Completed house sales fell 5.7 per cent last month compared to last year as potential buyers were put off by stamp duty and higher prices in urban areas.
House sales also declined three per cent between May and June to 96,370, according to HMRC figures.
The Office for National Statistics’ house price index last week revealed that house price growth in May slowed to its lowest annual rate in almost five years.
On average though, UK prices have risen 3% in the year to May, despite dropping 3.5 % in April and to the lowest annual growth rate in six years, said the ONS.
Kevin Roberts, director, Legal & General Mortgage Club, said: ‘Overall housing transaction figures are stagnant.

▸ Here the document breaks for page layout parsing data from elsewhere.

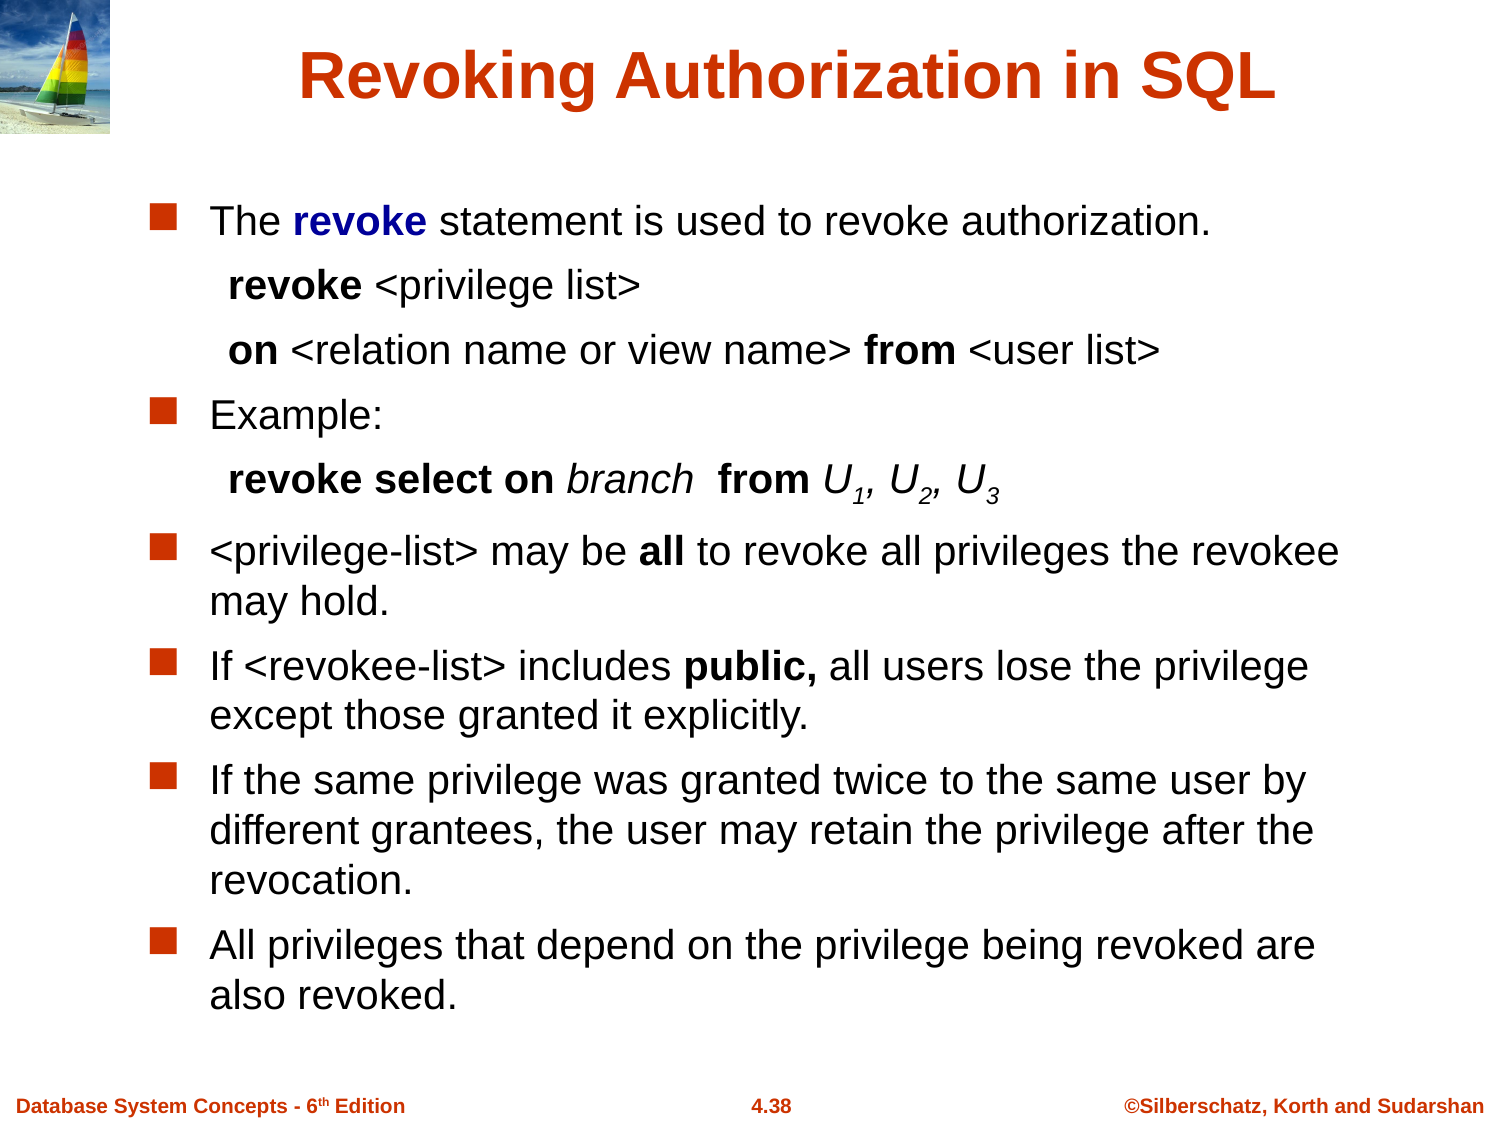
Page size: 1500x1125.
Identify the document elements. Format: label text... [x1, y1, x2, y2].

picture [0, 0, 110, 134]
title Revoking Authorization in SQL [125, 18, 1452, 120]
list The revoke statement is used to revoke authorization. revoke <privilege list> on <relation name or view name> from <user list> Example: revoke select on branch from U1, U2, U3 <privilege-list> may be all to revoke all privileges the revokee may hold. If <revokee-list> includes public, all users lose the privilege except those granted it explicitly. If the same privilege was granted twice to the same user by different grantees, the user may retain the privilege after the revocation. All privileges that depend on the privilege being revoked are also revoked. [138, 186, 1395, 1061]
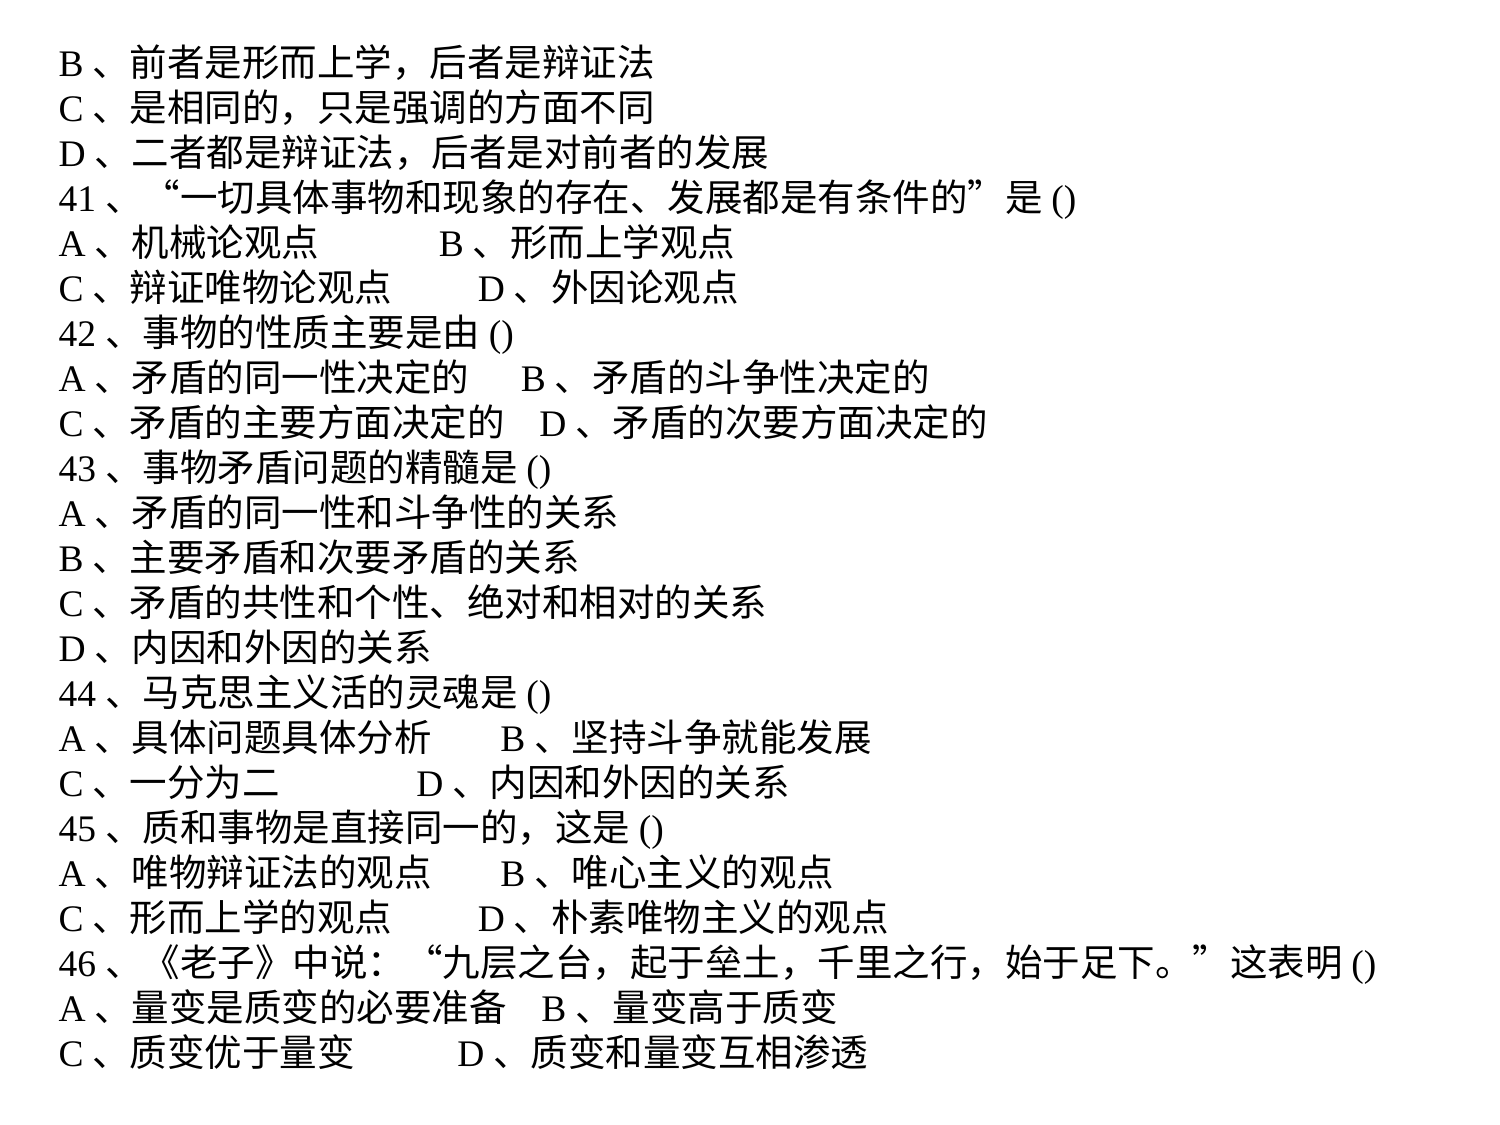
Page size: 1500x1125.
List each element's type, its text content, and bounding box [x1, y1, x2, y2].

text_box B、前者是形而上学，后者是辩证法 C、是相同的，只是强调的方面不同 D、二者都是辩证法，后者是对前者的发展 41、“一切具体事物和现象的存在、发展都是有条件的”是() A、机械论观点 B、形而上学观点 C、辩证唯物论观点 D、外因论观点 42、事物的性质主要是由() A、矛盾的同一性决定的 B、矛盾的斗争性决定的 C、矛盾的主要方面决定的 D、矛盾的次要方面决定的 43、事物矛盾问题的精髓是() A、矛盾的同一性和斗争性的关系 B、主要矛盾和次要矛盾的关系 C、矛盾的共性和个性、绝对和相对的关系 D、内因和外因的关系 44、马克思主义活的灵魂是() A、具体问题具体分析 B、坚持斗争就能发展 C、一分为二 D、内因和外因的关系 45、质和事物是直接同一的，这是() A、唯物辩证法的观点 B、唯心主义的观点 C、形而上学的观点 D、朴素唯物主义的观点 46、《老子》中说：“九层之台，起于垒土，千里之行，始于足下。”这表明() A、量变是质变的必要准备 B、量变高于质变 C、质变优于量变 D、质变和量变互相渗透 [0, 32, 1500, 1082]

‘Barriers to moving, such as stamp duty and the high price of property in our urban areas, means that for many the maxim remains “improve, not move”, as they seek to renovate or develop their homes, rather than move up the housing ladder. The biggest factor is housing supply.”
‘The nation simply hasn’t built enough new homes over the last decade to keep up with demand.’
Jeremy Leaf, former RICS residential chairman, now a north London estate agent said the transaction numbers were a better indicator of market strength than house prices, reflecting the economic and political uncertainty.
‘We certainly would have expected higher figures bearing in mind the spring buying season is generally the best for the property market.
‘However, we are not really surprised when, on the ground, we are seeing fewer buyers nervously trying to negotiate best possible terms and transaction times lengthening as a result.
‘We don’t expect to see any great change but have noticed more listings and viewings in the past month or so, which hopefully will be reflected in slightly higher transaction numbers later in the year.’
This week experts warned that an increase in lenders placing down valuations on properties could signal a growing anxiety over the state of the housing market.
In the past two years, the number of sales resulting in a ‘down valuation’ has increased from one in 20 to one in five – the highest level since the 2008 financial crash.